Dataset entries:
◇ ◇ ◇ ◇ ◇ ◇ ◇
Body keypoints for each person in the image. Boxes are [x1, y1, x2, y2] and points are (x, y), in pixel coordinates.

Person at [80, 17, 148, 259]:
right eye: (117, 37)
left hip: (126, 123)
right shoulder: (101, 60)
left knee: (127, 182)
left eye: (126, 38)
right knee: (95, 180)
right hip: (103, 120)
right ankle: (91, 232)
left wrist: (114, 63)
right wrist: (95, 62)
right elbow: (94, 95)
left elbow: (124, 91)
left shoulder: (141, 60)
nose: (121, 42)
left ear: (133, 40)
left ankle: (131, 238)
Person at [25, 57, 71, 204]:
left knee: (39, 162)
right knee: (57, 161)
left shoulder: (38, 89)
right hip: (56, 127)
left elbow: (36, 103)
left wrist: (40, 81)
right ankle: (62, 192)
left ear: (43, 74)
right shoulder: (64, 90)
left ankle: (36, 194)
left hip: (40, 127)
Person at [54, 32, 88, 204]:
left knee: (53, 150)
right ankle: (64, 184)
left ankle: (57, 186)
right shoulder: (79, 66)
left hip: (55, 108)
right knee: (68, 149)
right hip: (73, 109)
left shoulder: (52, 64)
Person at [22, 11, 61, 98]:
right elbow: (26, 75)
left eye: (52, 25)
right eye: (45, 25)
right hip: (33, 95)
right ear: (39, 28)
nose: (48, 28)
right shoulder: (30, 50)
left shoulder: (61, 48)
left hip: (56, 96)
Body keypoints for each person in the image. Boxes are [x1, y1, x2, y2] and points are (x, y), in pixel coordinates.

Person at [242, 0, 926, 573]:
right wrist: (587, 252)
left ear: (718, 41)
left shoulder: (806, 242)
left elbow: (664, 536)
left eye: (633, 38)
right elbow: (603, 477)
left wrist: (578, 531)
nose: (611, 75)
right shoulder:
◇ ◇ ◇ ◇ ◇ ◇ ◇
- Exercise directions -
Every record above should be output exactly.

- Exercise output -
Body keypoints for each person in the image. Boxes are [x1, y1, x2, y2] and points are (x, y), in pixel coordinates.

Person at [80, 17, 148, 259]:
right eye: (117, 37)
left hip: (126, 123)
right shoulder: (101, 60)
left knee: (127, 182)
left eye: (126, 38)
right knee: (95, 180)
right hip: (103, 120)
right ankle: (91, 232)
left wrist: (114, 63)
right wrist: (95, 62)
right elbow: (94, 95)
left elbow: (124, 91)
left shoulder: (141, 60)
nose: (121, 42)
left ear: (133, 40)
left ankle: (131, 238)
Person at [25, 57, 71, 204]:
left knee: (39, 162)
right knee: (57, 161)
left shoulder: (38, 89)
right hip: (56, 127)
left elbow: (36, 103)
left wrist: (40, 81)
right ankle: (62, 192)
left ear: (43, 74)
right shoulder: (64, 90)
left ankle: (36, 194)
left hip: (40, 127)
Person at [54, 32, 88, 204]:
left knee: (53, 150)
right ankle: (64, 184)
left ankle: (57, 186)
right shoulder: (79, 66)
left hip: (55, 108)
right knee: (68, 149)
right hip: (73, 109)
left shoulder: (52, 64)
Person at [22, 11, 61, 98]:
right elbow: (26, 75)
left eye: (52, 25)
right eye: (45, 25)
right hip: (33, 95)
right ear: (39, 28)
nose: (48, 28)
right shoulder: (30, 50)
left shoulder: (61, 48)
left hip: (56, 96)
Body keypoints for each person in the image. Boxes are [x1, y1, x2, y2] and points are (x, y), in pixel coordinates.

Person at [242, 0, 926, 573]:
right wrist: (587, 252)
left ear: (718, 41)
left shoulder: (806, 242)
left elbow: (664, 536)
left eye: (633, 38)
right elbow: (603, 477)
left wrist: (578, 531)
nose: (611, 75)
right shoulder:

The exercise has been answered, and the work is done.